An exciting new announcement is the formation of the Open Gaming Collective, a collaborative organisation between many names in the Linux sphere.
My dream Linux gaming setup would be a fully configured isolated container that can be run on any host OS. Games are the prime candidates for containerization because they’re all proprietary, and there’s absolutely no reason a game needs user level permissions or to interact with any other program on the system.
Imagine if you could just pull the OGC container from a public registry on your distro of choice, run your game, and then just shut it down when you’re done.
I suspect the biggest barrier would be sufficiently low overhead GPU access though.
This is basically how steam on Linux works.
Windows games are run inside wine
Wine is run in a container (they call the tech pressure vessel, the version of the container most games use is called sniper)
Linux native apps are not forced into a container, except they are on steamos, so guess its coming everywhere later
The container is based on ubuntu
The nice thing is you can give a container full hardware access if you wanted too. So if perf was a must, just steal the whole GPU for the container.
Though my ideal would be sidecar container to base desktop container. Just share what you need bus, and device wise.
DPS meters, trade tools, stat trackers, and a host of other tools. Full isolation is a huge pain in the ass. It’s why I hate flatpak games too. They tend to fucking suck or flat out not work at all the moment you want to use community tools.
There definitely is a line here that goes too far.
QubesOS enjoyer?
Good initiative, not the best name.
Open Geospatial Consortium (also OGC) is leading in its domain and has been for years. https://www.ogc.org/
OGC also looks like a guy beating his meat when you turn it 90 degrees
https://www.coologc.org/ aint taken
The Linux community comes together and tries to solve problems together? Instead fighting each other… Okay, that’s a new one for me.
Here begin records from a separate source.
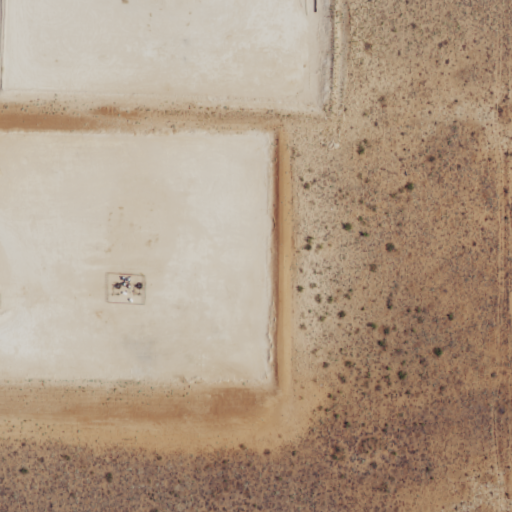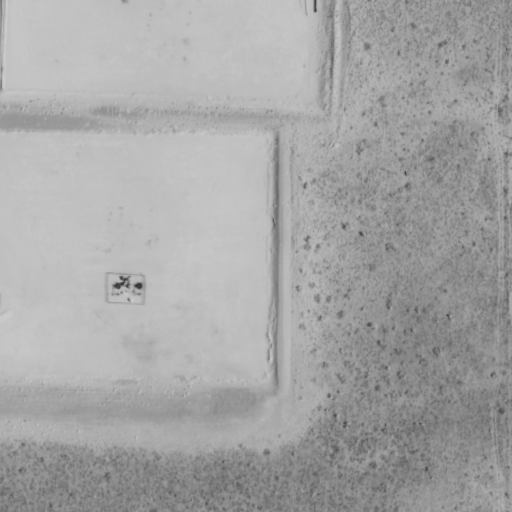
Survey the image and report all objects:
road: (84, 9)
road: (76, 250)
road: (18, 285)
petroleum well: (117, 285)
petroleum well: (138, 285)
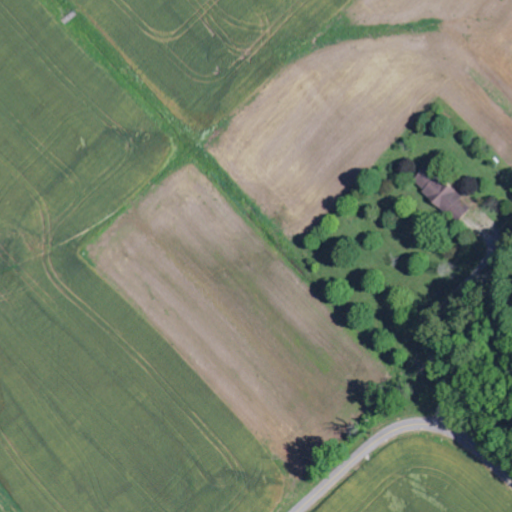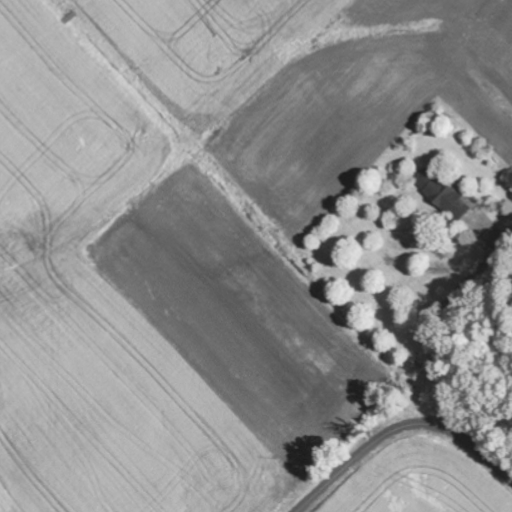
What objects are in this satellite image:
building: (442, 195)
road: (400, 431)
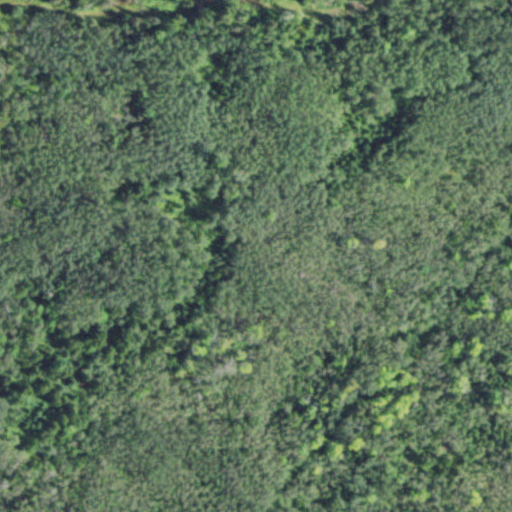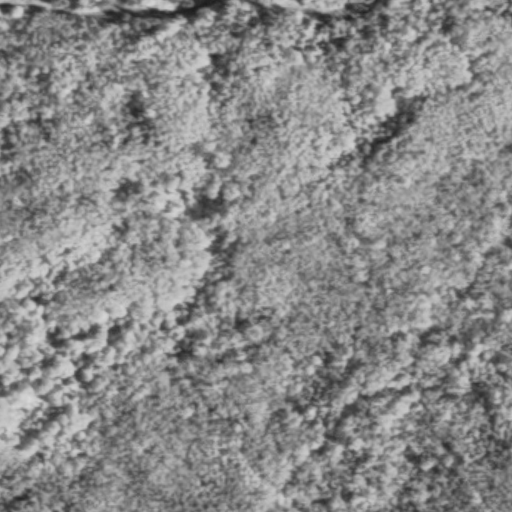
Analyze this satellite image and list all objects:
park: (256, 256)
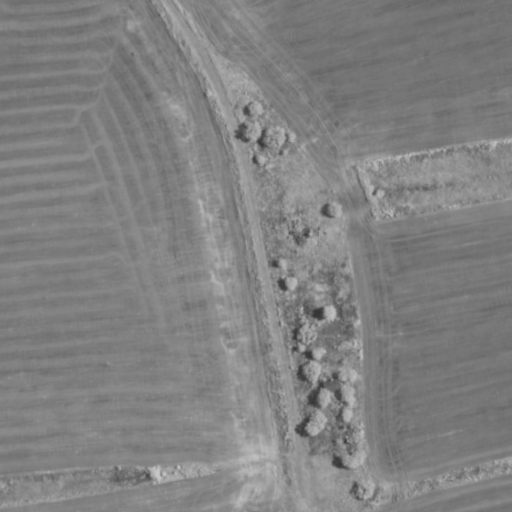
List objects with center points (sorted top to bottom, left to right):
road: (266, 246)
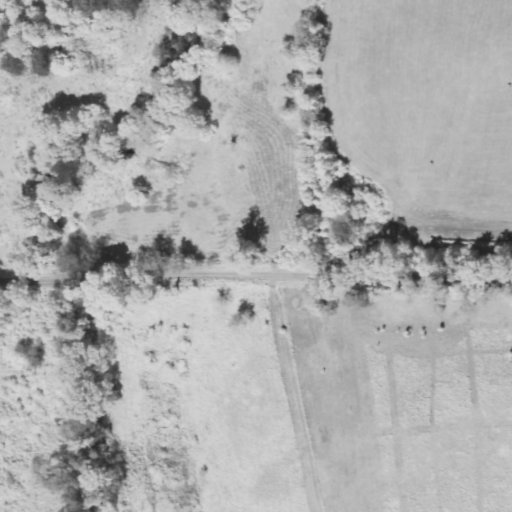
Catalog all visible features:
road: (255, 277)
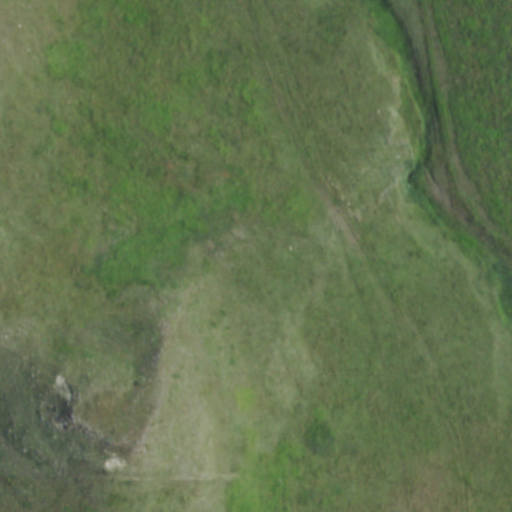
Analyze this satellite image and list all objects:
road: (373, 253)
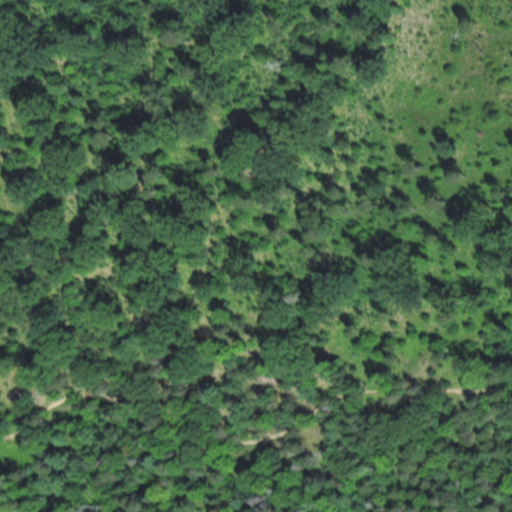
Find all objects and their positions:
road: (252, 438)
road: (35, 496)
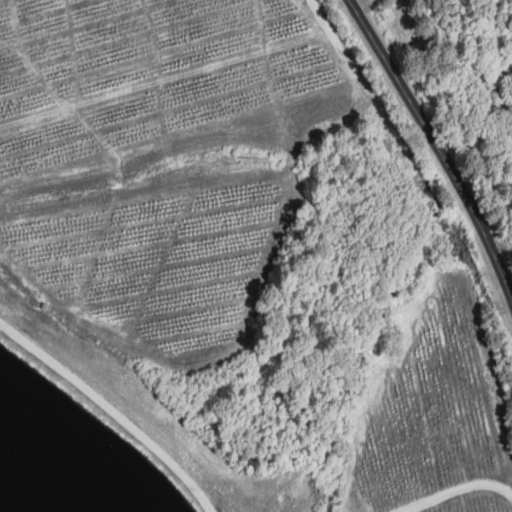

Oh you must be new here then.
Where have you been, the cave?
Linux community have been solving problems together since the dawn of time, despite the bazillion different standards they endorse on their own, they collaborate with each other.
Take a look at KDE & GNOME. They are opposed to each other on the surface level, but they both share countless amount of work. Also MATE, which is a fork of GNOME that is created basically from disagreement of modern GNOME’s direction, still uses a lot of GNOME’s library.
It was meant to be a meme reply more than anything serious. Obviously there are communities and individuals working together, and on other places they fight each other. I should have made that more clear, that’s on me.
News flash: the things the Linux (open source in general) community fight about are also fought between developers of proprietary software. But you only see some of those fights because the others are either “trade secrets” you have to sign in blood not to reveal, or are in the form of corporate competition, sabotage, and lock-in instead of heated but usually still civil discussion where bridges and compatibility layers can still be built between even completely opposing camps.
That lasted for 25 minutes before someone else replied saying it should avoid serving Valve’s interests.